Opening like a movie soundtrack between tinkling piano and a string quartet, his booming voice “Hello my son, welcome to earth, may not be my last but will always be my first,” lays in a bed of weeping pedal steel before the song jumps into a 60s soul groove. “Breakers Roar,” the beautifully introspective song that follows, with tender finger picking, steel whale squeals, smoothed over with strings echoing with the refrain “It’s all a dream, it’s all a dream.” Sturgill taps into a soul funk groove with “Keep It Between The Lines” with sax grunts, horn bops and Rhodes chops, a waylon-esp four on the floor bass drum breaks, reminding us “don’t sweat the small stuff.”

“Sea Stories” comes as more of what you would expect, melodically along the lines of his last record. “I got Sea Stories, that are true, might seem a little bit far fetched, why would I lie to you, memories of ink forever stained, still got salt running through my veins, I got Sea Stories and my shell back too.”

“In Bloom [Nirvana Cover]” has been talked about as it was a pre-release. Now hearing it in context of the record it fits in with the vibe dreamscape Sturgill has created. “Brace For Impact (Live A Little)” a blues rock song with throbbing bass, slide guitar and strange moog-esq synth has a bit dated 80s produced feeling. “All Around You” again tapping into the 60s soul horns and strings mixed with underlying acoustic guitar riffs and pedals steel. Did Phil Spector break out of jail for this cut?

“Oh Sarah” with moaning cello and plucking strings,“Sometimes this life, feels like, a big ole dream, i’m floating around on a cloud inside.
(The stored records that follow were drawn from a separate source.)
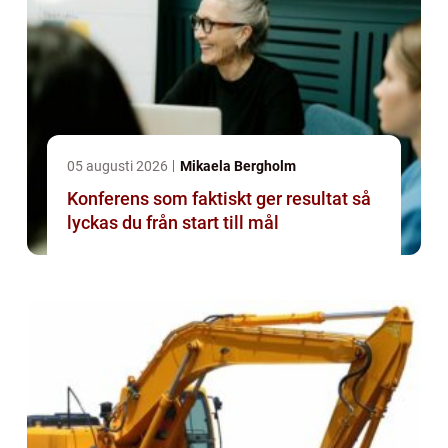
05 augusti 2026
Mikaela Bergholm
Konferens som faktiskt ger resultat så
lyckas du från start till mål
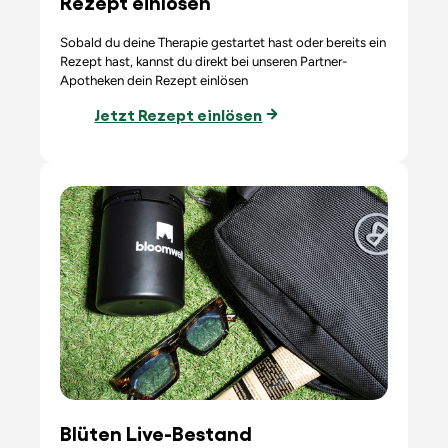
Rezept einlösen
Sobald du deine Therapie gestartet hast oder bereits ein
Rezept hast, kannst du direkt bei unseren Partner-
Apotheken dein Rezept einlösen
Jetzt Rezept einlösen
Blüten Live-Bestand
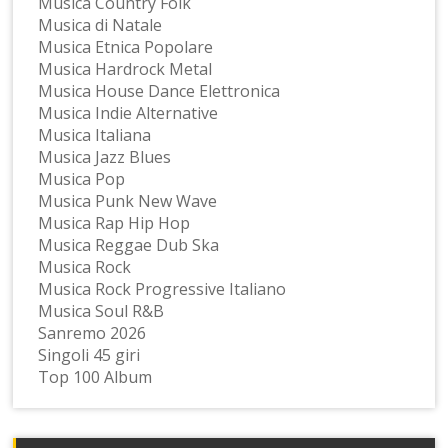
Musica Country Folk
Musica di Natale
Musica Etnica Popolare
Musica Hardrock Metal
Musica House Dance Elettronica
Musica Indie Alternative
Musica Italiana
Musica Jazz Blues
Musica Pop
Musica Punk New Wave
Musica Rap Hip Hop
Musica Reggae Dub Ska
Musica Rock
Musica Rock Progressive Italiano
Musica Soul R&B
Sanremo 2026
Singoli 45 giri
Top 100 Album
When my cloud starts coming apart at the seems, oh Sarah, thats when i slide….” Between ocean waves and seagulls squalls “Call To Arms” opens to driving piano, sax and horns pushing an energetic throbbing roadhouse rhythm, apparently ranting about political, cultural events with a little North Korea and Kim Jong Un thrown in, with the relatable “Ain’t nobody looking up to care about a drone, i’m too busy looking down at a phone.”
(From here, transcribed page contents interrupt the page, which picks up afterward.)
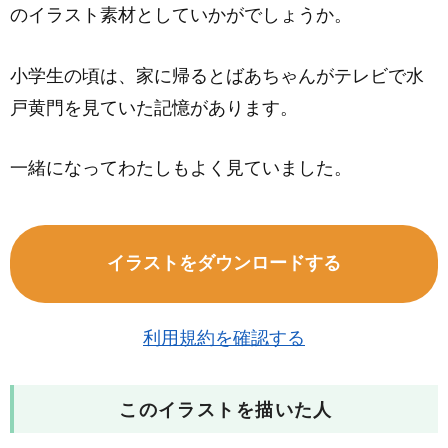
のイラスト素材としていかがでしょうか。
小学生の頃は、家に帰るとばあちゃんがテレビで水
戸黄門を見ていた記憶があります。
一緒になってわたしもよく見ていました。
イラストをダウンロードする
利用規約を確認する
このイラストを描いた人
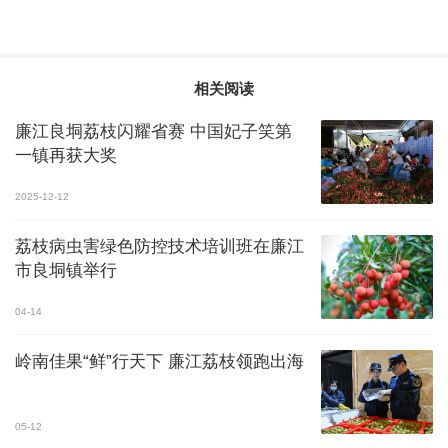
相关阅读
廉江良垌荔枝闪耀省赛 中国妃子笑第
一镇再获大奖
2025-12-12
荔枝病虫害绿色防控技术培训班在廉江
市良垌镇举行
04-14
岭南佳果“鲜”行天下 廉江荔枝领跑出海
05-12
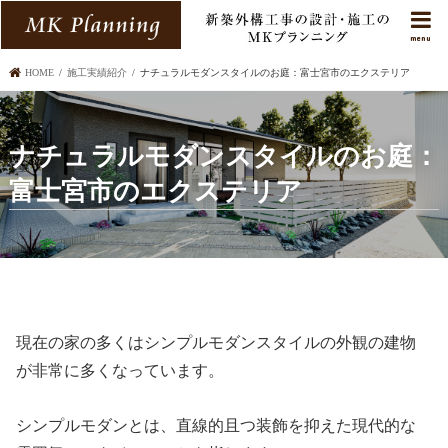
menu
HOME
施工実績紹介
ナチュラルモダンスタイルのお庭：富士宮市のエクステリア
ナチュラルモダンスタイルのお庭：
富士宮市のエクステリア
現在の家の多くはシンプルモダンスタイルの外観の建物
が非常に多くなっています。
シンプルモダンとは、直線的且つ装飾を抑えた現代的な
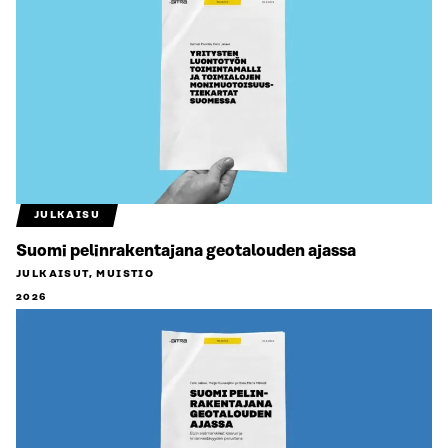
JULKAISU
Suomi pelinrakentajana geotalouden ajassa
JULKAISUT, MUISTIO
2026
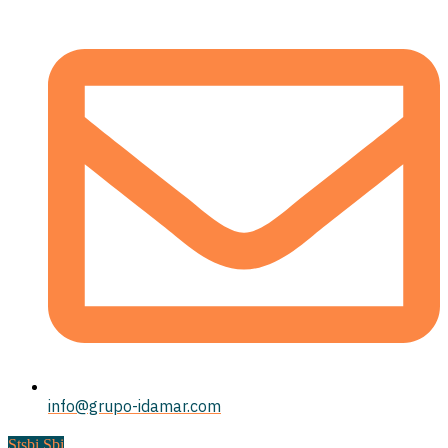
info@grupo-idamar.com
Stsbi Sbi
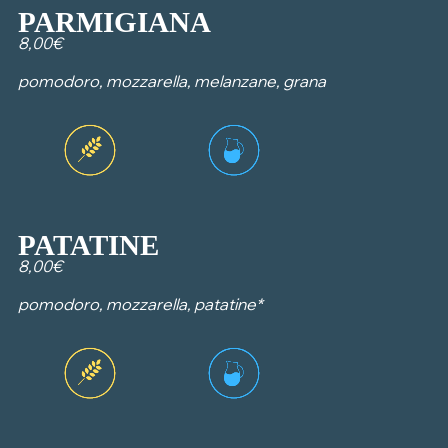
PARMIGIANA
8,00€
pomodoro, mozzarella, melanzane, grana
PATATINE
8,00€
pomodoro, mozzarella, patatine*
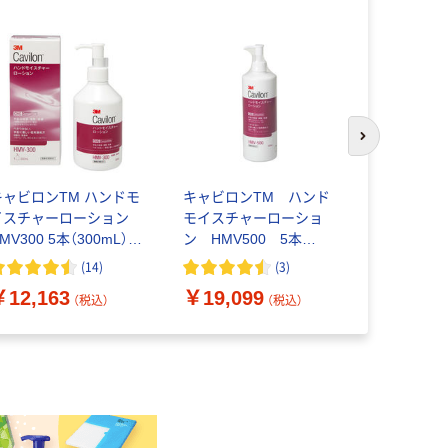
次のスライド
キャビロンTM ハンドモ
キャビロンTM ハンド
保湿ローシ
イスチャーローション
モイスチャーローショ
ーラML 236
MV300 5本（300mL）
ン HMV500 5本
5943340
スリーエム
（500mL） スリーエム
ド・ネフュ
(
14
)
(
3
)
￥12,163
￥19,099
￥7,260
（税込）
（税込）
A Sailor’s Guide To Earth is an etherial soundscape that flows between soul, 60s pop, dreamy strings quartets, stream of conscious production and excellent lyrics in a country music blender. If you are looking for his Metamodern Sounds In Country Music follow up to be the Outlaw Country savior with blistering country guitar riffs and honky tonkin anthems, this isn’t the album. If you are looking for a thoughtful perspective unbound by the very idea of being the next country music savior, support Sturgill Simpson because this is only the beginning.